Protestos Após Prisão de Jair Bolsonaro
No segundo dia após a prisão de Jair Bolsonaro (PL), grupos de manifestantes se reuniram em frente à Superintendência Regional da Polícia Federal em Brasília (DF).
Desde a manhã de domingo (23/11), cerca de 15 pessoas se mobilizaram no local com faixas e orações. Um sósia de Bolsonaro também estava presente.
Uma faixa exibida continha os dizeres: “Fora Lula e Moraes. Buzine”. Motoristas responderam ao chamado, conforme vídeo registrado.
Eventos Adicionais
A movimentação de domingo se somou aos eventos de sábado (22/11).
Na área em frente à PF, reuniram-se apoiadores e opositores. Um grupo celebrou a prisão com champanhe. Houve um princípio de confusão, controlado sem intervenção policial.
À noite, a tensão aumentou na porta do condomínio onde Bolsonaro reside, no Jardim Botânico, em Brasília. Um opositor foi agredido.
Ismael Lopes, que se identificou como coordenador da Frente Nacional dos Evangélicos, criticou a atuação de Bolsonaro na pandemia e dirigiu seus comentários ao senador Flávio Bolsonaro (PL-RJ).
Repercussão e Incidentes
A fala de Ismael Lopes gerou revolta.
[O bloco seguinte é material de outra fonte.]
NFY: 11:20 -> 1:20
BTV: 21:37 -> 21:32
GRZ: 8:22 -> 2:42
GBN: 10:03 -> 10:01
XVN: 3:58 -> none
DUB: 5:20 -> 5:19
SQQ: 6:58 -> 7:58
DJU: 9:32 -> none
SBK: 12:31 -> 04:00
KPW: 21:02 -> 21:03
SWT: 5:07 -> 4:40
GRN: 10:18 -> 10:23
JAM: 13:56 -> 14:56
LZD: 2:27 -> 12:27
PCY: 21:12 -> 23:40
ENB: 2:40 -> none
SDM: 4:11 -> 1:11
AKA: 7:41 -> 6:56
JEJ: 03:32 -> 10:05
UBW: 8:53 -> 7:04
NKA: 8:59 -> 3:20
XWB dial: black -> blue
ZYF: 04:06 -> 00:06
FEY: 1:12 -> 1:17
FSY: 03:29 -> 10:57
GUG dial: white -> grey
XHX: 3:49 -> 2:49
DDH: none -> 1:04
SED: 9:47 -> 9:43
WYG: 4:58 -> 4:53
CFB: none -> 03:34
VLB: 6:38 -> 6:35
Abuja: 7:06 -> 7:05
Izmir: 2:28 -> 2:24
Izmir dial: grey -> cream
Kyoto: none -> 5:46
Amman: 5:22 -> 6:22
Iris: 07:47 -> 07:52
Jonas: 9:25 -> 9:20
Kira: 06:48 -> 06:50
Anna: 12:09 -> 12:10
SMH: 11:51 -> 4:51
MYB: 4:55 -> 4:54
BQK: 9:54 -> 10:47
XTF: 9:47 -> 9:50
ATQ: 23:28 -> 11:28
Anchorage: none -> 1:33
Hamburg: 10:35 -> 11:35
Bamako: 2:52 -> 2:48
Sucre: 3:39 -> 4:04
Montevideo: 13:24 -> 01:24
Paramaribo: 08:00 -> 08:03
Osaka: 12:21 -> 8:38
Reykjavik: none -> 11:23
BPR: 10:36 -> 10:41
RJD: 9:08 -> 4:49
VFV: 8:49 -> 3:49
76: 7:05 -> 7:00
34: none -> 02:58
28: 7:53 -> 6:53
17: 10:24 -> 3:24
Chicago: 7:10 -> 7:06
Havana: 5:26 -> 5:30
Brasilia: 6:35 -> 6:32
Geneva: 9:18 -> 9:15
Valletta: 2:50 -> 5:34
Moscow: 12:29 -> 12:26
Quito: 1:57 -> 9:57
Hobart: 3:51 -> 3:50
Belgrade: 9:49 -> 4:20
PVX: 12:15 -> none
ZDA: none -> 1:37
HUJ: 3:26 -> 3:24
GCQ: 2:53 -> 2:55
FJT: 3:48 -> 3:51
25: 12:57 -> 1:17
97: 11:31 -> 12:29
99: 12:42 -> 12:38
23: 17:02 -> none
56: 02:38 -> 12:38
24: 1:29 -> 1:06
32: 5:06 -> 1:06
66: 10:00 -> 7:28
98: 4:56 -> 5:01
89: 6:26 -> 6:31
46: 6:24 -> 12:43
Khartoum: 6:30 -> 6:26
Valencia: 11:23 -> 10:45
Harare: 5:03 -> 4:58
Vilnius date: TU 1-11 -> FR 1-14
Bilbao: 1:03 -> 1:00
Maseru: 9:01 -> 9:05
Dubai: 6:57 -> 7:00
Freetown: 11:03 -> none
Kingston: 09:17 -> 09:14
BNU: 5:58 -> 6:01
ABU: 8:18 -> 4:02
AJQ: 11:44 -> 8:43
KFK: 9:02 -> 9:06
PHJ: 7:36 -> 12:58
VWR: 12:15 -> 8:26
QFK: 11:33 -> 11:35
O advogado Sebastião Coelho retirou o microfone de Ismael, que foi retirado do local sob protestos.
Apoiadores chamaram o evangélico de “vagabundo” e “filho da put*”. A Polícia Militar usou gás de pimenta para dispersar o tumulto. Ismael relatou ter dificuldades para abrir os olhos após a agressão.
Contexto da Prisão de Jair Bolsonaro
Os protestos ocorrem em meio à repercussão da prisão preventiva de Bolsonaro, autorizada pelo ministro Alexandre de Moraes, do Supremo Tribunal Federal (STF).
A prisão foi decretada após a Polícia Federal apontar risco de fuga, reforçado pela vigília convocada por Flávio Bolsonaro. A Procuradoria-Geral da República concordou com o pedido.
A decisão de Moraes mencionou a tentativa de Bolsonaro de violar a tornozeleira eletrônica. O ministro retirou o sigilo de um vídeo onde Bolsonaro admitia ter danificado o dispositivo.
Segundo documento assinado por Rita de Cássia, o Centro Integrado de Monitoração Eletrônica detectou a violação do aparelho às 0h07.
A equipe de escolta na residência solicitou que Bolsonaro apresentasse o equipamento, momento em que ele confirmou o dano.